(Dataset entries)

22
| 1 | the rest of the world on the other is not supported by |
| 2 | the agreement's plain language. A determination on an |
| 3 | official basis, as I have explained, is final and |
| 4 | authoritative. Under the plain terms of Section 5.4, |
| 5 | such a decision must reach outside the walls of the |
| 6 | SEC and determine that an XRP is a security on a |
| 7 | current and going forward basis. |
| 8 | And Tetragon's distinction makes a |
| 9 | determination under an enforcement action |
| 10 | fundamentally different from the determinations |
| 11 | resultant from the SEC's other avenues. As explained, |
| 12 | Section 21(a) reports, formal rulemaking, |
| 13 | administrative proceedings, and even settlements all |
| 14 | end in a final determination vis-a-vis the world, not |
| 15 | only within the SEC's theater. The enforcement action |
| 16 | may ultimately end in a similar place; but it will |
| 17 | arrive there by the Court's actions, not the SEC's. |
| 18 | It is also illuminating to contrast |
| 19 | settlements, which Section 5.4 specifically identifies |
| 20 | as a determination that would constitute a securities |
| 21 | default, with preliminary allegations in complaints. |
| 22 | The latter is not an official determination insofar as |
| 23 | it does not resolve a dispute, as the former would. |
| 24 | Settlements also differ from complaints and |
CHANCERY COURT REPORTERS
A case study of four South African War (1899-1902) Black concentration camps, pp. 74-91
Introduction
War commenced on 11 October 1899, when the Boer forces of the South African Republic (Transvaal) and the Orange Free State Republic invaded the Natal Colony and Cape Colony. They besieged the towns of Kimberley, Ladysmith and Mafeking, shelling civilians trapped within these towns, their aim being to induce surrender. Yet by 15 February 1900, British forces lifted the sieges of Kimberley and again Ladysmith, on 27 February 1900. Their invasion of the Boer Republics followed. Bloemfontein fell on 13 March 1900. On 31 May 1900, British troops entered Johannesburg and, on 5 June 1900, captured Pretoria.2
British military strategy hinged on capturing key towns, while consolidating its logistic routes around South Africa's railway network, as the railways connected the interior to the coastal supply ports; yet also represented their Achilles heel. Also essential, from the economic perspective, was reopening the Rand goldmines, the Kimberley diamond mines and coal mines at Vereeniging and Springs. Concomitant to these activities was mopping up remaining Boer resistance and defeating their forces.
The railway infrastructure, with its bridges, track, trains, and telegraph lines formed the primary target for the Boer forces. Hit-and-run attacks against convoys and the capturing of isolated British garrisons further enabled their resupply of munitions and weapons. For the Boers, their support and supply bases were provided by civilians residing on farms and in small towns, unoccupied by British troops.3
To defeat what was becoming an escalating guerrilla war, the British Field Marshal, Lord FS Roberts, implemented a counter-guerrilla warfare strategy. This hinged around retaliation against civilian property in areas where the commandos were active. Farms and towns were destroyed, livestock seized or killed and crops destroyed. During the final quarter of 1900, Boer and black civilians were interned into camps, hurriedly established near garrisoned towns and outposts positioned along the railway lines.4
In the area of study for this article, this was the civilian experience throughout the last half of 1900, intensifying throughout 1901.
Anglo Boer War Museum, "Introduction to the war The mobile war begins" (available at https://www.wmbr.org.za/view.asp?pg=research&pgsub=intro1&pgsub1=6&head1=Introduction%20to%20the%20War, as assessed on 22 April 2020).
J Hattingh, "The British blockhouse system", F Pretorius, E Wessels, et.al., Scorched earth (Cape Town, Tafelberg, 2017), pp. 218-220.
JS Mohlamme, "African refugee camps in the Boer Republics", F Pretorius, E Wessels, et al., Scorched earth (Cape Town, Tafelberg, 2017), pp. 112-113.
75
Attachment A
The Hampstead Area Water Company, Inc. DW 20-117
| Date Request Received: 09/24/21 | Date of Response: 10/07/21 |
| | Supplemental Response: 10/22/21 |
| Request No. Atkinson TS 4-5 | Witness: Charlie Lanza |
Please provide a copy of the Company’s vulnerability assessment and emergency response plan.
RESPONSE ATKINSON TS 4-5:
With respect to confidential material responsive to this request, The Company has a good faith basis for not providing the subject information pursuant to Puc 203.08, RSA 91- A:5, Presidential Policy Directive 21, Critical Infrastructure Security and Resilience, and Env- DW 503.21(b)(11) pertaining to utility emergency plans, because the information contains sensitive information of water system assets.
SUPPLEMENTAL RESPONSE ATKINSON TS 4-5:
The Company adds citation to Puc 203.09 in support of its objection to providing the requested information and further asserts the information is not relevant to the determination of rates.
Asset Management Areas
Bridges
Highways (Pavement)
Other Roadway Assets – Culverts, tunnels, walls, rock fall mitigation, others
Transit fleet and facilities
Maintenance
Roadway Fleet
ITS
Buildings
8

* **What is expected**
Reproduce every line above, keeping each word exactly as it appears.

* **Reply to the task**
22
| 1 | the rest of the world on the other is not supported by |
| 2 | the agreement's plain language. A determination on an |
| 3 | official basis, as I have explained, is final and |
| 4 | authoritative. Under the plain terms of Section 5.4, |
| 5 | such a decision must reach outside the walls of the |
| 6 | SEC and determine that an XRP is a security on a |
| 7 | current and going forward basis. |
| 8 | And Tetragon's distinction makes a |
| 9 | determination under an enforcement action |
| 10 | fundamentally different from the determinations |
| 11 | resultant from the SEC's other avenues. As explained, |
| 12 | Section 21(a) reports, formal rulemaking, |
| 13 | administrative proceedings, and even settlements all |
| 14 | end in a final determination vis-a-vis the world, not |
| 15 | only within the SEC's theater. The enforcement action |
| 16 | may ultimately end in a similar place; but it will |
| 17 | arrive there by the Court's actions, not the SEC's. |
| 18 | It is also illuminating to contrast |
| 19 | settlements, which Section 5.4 specifically identifies |
| 20 | as a determination that would constitute a securities |
| 21 | default, with preliminary allegations in complaints. |
| 22 | The latter is not an official determination insofar as |
| 23 | it does not resolve a dispute, as the former would. |
| 24 | Settlements also differ from complaints and |
CHANCERY COURT REPORTERS
A case study of four South African War (1899-1902) Black concentration camps, pp. 74-91
Introduction
War commenced on 11 October 1899, when the Boer forces of the South African Republic (Transvaal) and the Orange Free State Republic invaded the Natal Colony and Cape Colony. They besieged the towns of Kimberley, Ladysmith and Mafeking, shelling civilians trapped within these towns, their aim being to induce surrender. Yet by 15 February 1900, British forces lifted the sieges of Kimberley and again Ladysmith, on 27 February 1900. Their invasion of the Boer Republics followed. Bloemfontein fell on 13 March 1900. On 31 May 1900, British troops entered Johannesburg and, on 5 June 1900, captured Pretoria.2
British military strategy hinged on capturing key towns, while consolidating its logistic routes around South Africa's railway network, as the railways connected the interior to the coastal supply ports; yet also represented their Achilles heel. Also essential, from the economic perspective, was reopening the Rand goldmines, the Kimberley diamond mines and coal mines at Vereeniging and Springs. Concomitant to these activities was mopping up remaining Boer resistance and defeating their forces.
The railway infrastructure, with its bridges, track, trains, and telegraph lines formed the primary target for the Boer forces. Hit-and-run attacks against convoys and the capturing of isolated British garrisons further enabled their resupply of munitions and weapons. For the Boers, their support and supply bases were provided by civilians residing on farms and in small towns, unoccupied by British troops.3
To defeat what was becoming an escalating guerrilla war, the British Field Marshal, Lord FS Roberts, implemented a counter-guerrilla warfare strategy. This hinged around retaliation against civilian property in areas where the commandos were active. Farms and towns were destroyed, livestock seized or killed and crops destroyed. During the final quarter of 1900, Boer and black civilians were interned into camps, hurriedly established near garrisoned towns and outposts positioned along the railway lines.4
In the area of study for this article, this was the civilian experience throughout the last half of 1900, intensifying throughout 1901.
Anglo Boer War Museum, "Introduction to the war The mobile war begins" (available at https://www.wmbr.org.za/view.asp?pg=research&pgsub=intro1&pgsub1=6&head1=Introduction%20to%20the%20War, as assessed on 22 April 2020).
J Hattingh, "The British blockhouse system", F Pretorius, E Wessels, et.al., Scorched earth (Cape Town, Tafelberg, 2017), pp. 218-220.
JS Mohlamme, "African refugee camps in the Boer Republics", F Pretorius, E Wessels, et al., Scorched earth (Cape Town, Tafelberg, 2017), pp. 112-113.
75
Attachment A
The Hampstead Area Water Company, Inc. DW 20-117
| Date Request Received: 09/24/21 | Date of Response: 10/07/21 |
| | Supplemental Response: 10/22/21 |
| Request No. Atkinson TS 4-5 | Witness: Charlie Lanza |
Please provide a copy of the Company’s vulnerability assessment and emergency response plan.
RESPONSE ATKINSON TS 4-5:
With respect to confidential material responsive to this request, The Company has a good faith basis for not providing the subject information pursuant to Puc 203.08, RSA 91- A:5, Presidential Policy Directive 21, Critical Infrastructure Security and Resilience, and Env- DW 503.21(b)(11) pertaining to utility emergency plans, because the information contains sensitive information of water system assets.
SUPPLEMENTAL RESPONSE ATKINSON TS 4-5:
The Company adds citation to Puc 203.09 in support of its objection to providing the requested information and further asserts the information is not relevant to the determination of rates.
Asset Management Areas
Bridges
Highways (Pavement)
Other Roadway Assets – Culverts, tunnels, walls, rock fall mitigation, others
Transit fleet and facilities
Maintenance
Roadway Fleet
ITS
Buildings
8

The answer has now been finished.